Heavier congestion on the roads and stricter climate targets have renewed interest in moving goods by rail. As a result, the railway may be heading for a new lease of life. The fact is that we can significantly reduce our impact on the climate by transferring freight from lorries to trains. In addition to the climate benefits, rail freight can compete with traditional road transport on parameters such as price and flexibility.

This form of transport is becoming increasingly popular at Port of Aalborg. Since we became part of the German rail operator DB Cargo Scandinavia’s route network in 2016, the port has in many ways become the rail hub for the whole of North Jutland. And we are now ready to invest even more in supporting this trend.

We have recently launched a 43,000-square-metre expansion of the railway. This includes construction of a new terminal area which will provide even better conditions for efficient freight transport and handling. We have also parcelled out a 21,000-square-metre plot to give businesses the opportunity for a location right next to the rail track. The investments in and around the rail network should be seen as a response to the huge demand Port of Aalborg is currently seeing for moving freight by rail. Last year alone, the number of single wagon loads leaving from the port of Aalborg increased by 75%.

There is much to suggest that businesses in North Jutland are beginning to regard rail transport as a serious alternative to the roads, and in some cases even conveyance by sea. While road transport is becoming more and more inhibited by increasing traffic congestion, the rail network is becoming increasingly flexible due to growing investments in infrastructure for conveyance of goods. Not just in Denmark, but throughout Europe.

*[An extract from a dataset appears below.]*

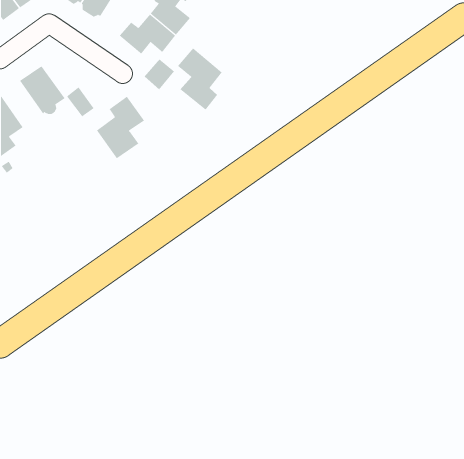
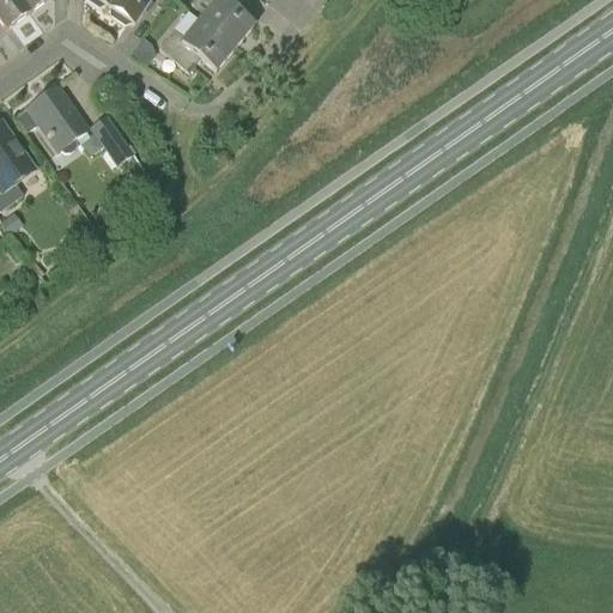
building: [177,48,223,111] -> none
building: [144,59,175,90] -> none
building: [96,96,145,159] -> none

And the railway is also moving up the political agenda. If it were up to the EU, the rail network would play a vital role in the greening of the transport sector in Europe. One of the goals of the EU Commission’s Green Deal climate strategy is to transfer a significant volume of the freight currently transported around Europe by road to inland waterways and, particularly, the railway. Therefore, although many European companies already have rail tracks running directly into their own terminals, we can expect to see heavy investment in the rail network across Europe in the coming years.

Road transport has established its position as a very flexible form of transport over the course of many years. However, rail freight is starting to be able to compete. Port of Aalborg is fully prepared to be a part of the green agenda for the transport and logistics sector, and we consider it essential to be able to offer companies a fast, efficient and more eco-friendly method for transporting goods from and to the port of Aalborg when they need to.

For this reason, we expect to invest even more in our rail facilities in the years to come, to enable us to manage and support tomorrow’s green growth.